» DATA IN THIS EXERCISE:
----
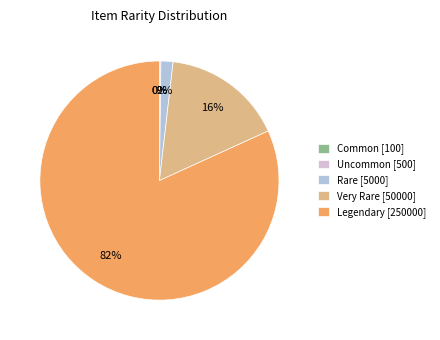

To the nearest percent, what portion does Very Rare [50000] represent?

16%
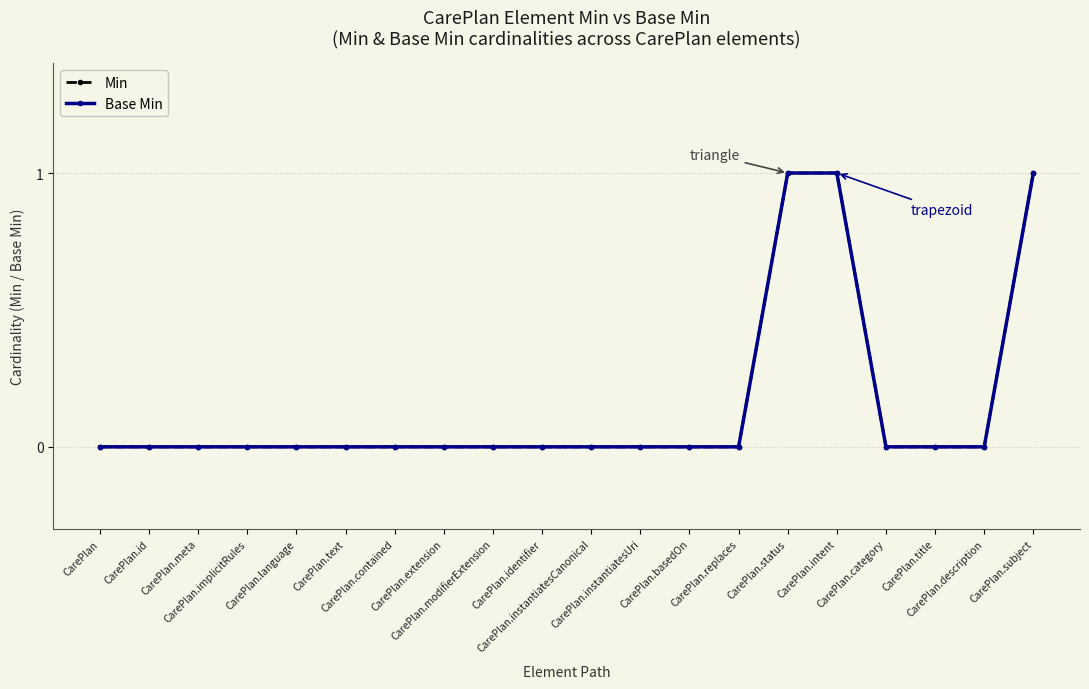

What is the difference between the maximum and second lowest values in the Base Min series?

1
----
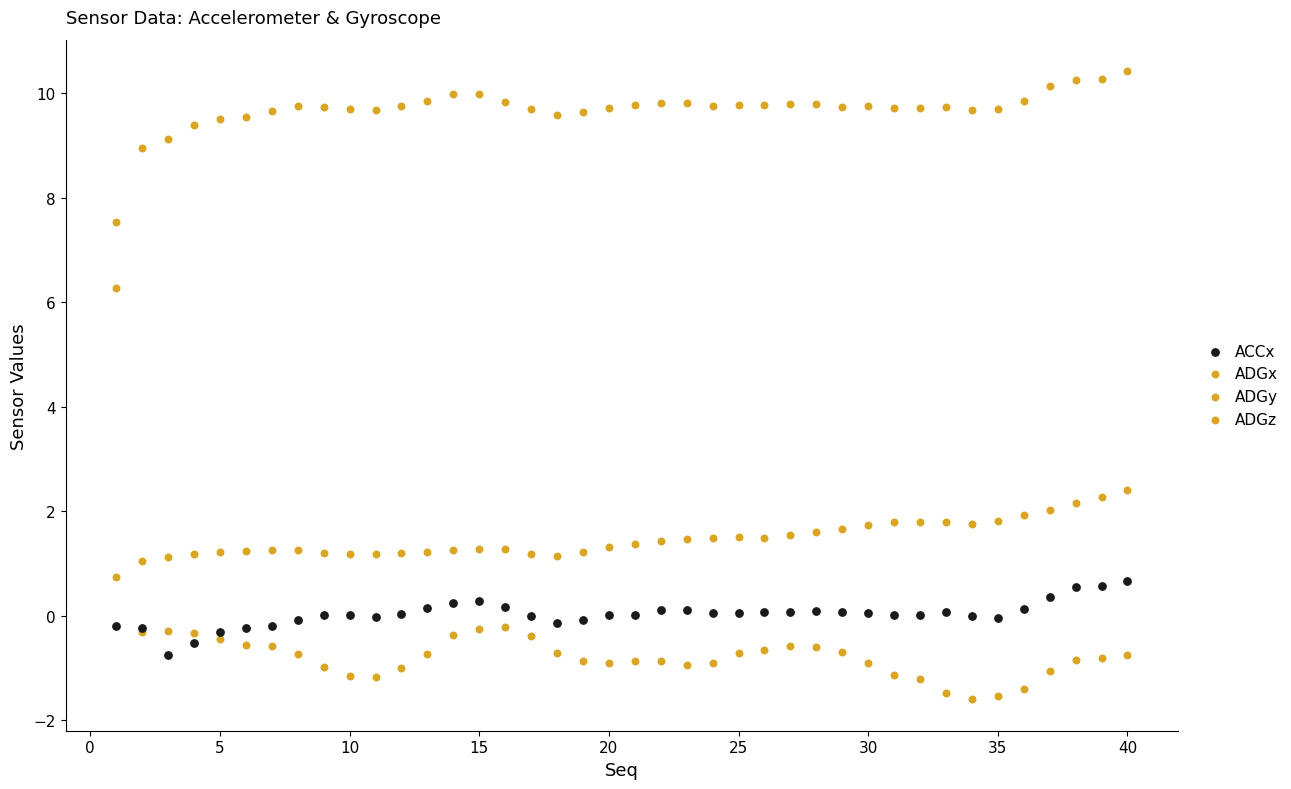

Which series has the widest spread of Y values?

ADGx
----
» WHAT THE EXERCISE ASKS:
Reproduce the entries from the line containing "To the nearest" through the line containing "What is the", both lines included, without the pictures.

» EXERCISE OUTPUT:
To the nearest percent, what portion does Very Rare [50000] represent?

16%

What is the difference between the maximum and second lowest values in the Base Min series?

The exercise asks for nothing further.